Love your confessions, you never fail to brighten my day 🙂
kyooty says
Also pizza is like our life with potatoes as children? I do not enjoy potatoes now, so maybe our kids will not enjoy pizza as much during our grandkids years?
kyooty says
These were awesome!!! BTW pizza? bread/grain, check, veg? check, meat? well almost check, and cheese for dairy. MOM! it up! 🙂
Iva Tanurkova says
LOL!!! I’m bad I took the whole bag after Halloween 😉 (that’s what good parents do, eat all the bad stuff, right).

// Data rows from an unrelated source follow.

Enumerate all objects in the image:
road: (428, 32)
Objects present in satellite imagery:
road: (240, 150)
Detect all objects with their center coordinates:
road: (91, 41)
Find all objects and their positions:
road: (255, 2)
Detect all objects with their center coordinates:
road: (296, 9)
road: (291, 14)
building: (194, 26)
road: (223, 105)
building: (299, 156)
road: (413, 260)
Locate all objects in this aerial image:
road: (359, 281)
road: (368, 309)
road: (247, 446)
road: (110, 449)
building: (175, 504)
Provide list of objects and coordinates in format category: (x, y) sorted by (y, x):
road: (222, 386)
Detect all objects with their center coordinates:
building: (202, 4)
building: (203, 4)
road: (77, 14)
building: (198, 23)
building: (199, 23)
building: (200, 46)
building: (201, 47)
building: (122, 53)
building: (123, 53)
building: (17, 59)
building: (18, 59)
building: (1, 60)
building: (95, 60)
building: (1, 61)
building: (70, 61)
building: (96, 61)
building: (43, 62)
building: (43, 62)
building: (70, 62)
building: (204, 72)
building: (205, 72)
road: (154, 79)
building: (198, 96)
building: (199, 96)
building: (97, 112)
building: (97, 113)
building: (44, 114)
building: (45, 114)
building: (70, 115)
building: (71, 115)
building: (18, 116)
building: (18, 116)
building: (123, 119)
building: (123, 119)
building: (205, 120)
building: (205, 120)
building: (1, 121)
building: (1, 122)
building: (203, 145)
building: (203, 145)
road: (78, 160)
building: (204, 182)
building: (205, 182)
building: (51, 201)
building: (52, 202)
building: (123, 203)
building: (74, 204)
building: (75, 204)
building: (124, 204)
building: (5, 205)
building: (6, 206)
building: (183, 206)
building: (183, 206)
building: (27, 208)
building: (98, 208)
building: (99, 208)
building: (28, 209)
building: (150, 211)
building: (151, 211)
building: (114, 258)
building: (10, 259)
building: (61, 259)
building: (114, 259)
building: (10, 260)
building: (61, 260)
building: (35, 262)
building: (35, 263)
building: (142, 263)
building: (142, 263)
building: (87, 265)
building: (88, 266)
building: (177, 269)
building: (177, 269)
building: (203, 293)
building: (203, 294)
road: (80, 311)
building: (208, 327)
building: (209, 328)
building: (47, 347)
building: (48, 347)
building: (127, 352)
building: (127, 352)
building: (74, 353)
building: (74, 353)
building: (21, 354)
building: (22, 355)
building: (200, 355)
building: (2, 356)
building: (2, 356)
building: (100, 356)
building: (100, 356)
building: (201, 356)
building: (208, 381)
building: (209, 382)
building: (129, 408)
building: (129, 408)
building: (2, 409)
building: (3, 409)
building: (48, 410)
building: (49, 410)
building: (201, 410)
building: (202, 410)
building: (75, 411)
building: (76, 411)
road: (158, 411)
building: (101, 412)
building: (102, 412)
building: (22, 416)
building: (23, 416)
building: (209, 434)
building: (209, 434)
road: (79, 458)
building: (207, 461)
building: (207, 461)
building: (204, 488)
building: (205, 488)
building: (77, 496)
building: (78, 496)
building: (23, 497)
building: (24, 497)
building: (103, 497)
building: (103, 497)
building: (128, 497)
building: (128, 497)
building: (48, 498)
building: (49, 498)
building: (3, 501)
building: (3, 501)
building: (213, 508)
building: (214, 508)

Sneezing – same story, running even worse, I guess that’s why I don’t exercise 😉
E-mailing to myself – all the time.
I love your confessions, keep them coming. 😀
Sheri says
Ha! I do the same email thing all. the. time. And I’m not blond at all! lol
Rossana says
You make me laugh, thank you for being you and being brave enough to say what we all do! 🙂
Gigi says
I accidentally email myself ALL the time. It’s what I do best apparently.
Judy C (Cowan) says
Yep, sounds like one of those week! Full sized chocolate bar in the Halloween Candy…wow lucky kids (or should I say Mom who inhaled it!). Pizza twice in a week, been there done that! Here’s hoping this week is better……you should soon be packing shouldn’t you?
Anne Taylor says
We all have those weeks! Thank goodness my grandkids took all of their candy to their homes, so I didn’t have any temptation. My kids used to get so mad at me for eating their candy while they were at school lol
Soozle says
We all have THOSE weeks 🙂 I once walked around at work for 7 hours without realizing my pants were on backwards. Scrub pants, but still. You would have thought the fact I was annoyed the pockets were in a strange place and how had I not noticed this before would have tipped me off… nope 🙂
We can’t always be on our A game 🙂
Iva Tanurkova says
LOL!!!
I haven’t done that – yet ;-), but my mom did it a few times – pants backwards, unzipped skirt, different shoes in different hight, shirt inside out. It’s in the family, so sooner or later it will happened to me too. The apple doesn’t fall too far from the tree, right.
Deborah Pucci says
LOL at the email to yourself! Pizza is a well rounded meal…..sorry about the sneeze.
Anita says
In my book, no confession is needed for stealing candy from you children or feeding them pizza twice in a week. The two balances out everything. 🙂
Lynn says
I too cursed in front of my children….once! And they still talk about it!!! (lol)
Secret Agent Woman says
I curse loudly in front of my kids all the time. I was raised in a Navy family and there is a reason they say “curse like a sailor.”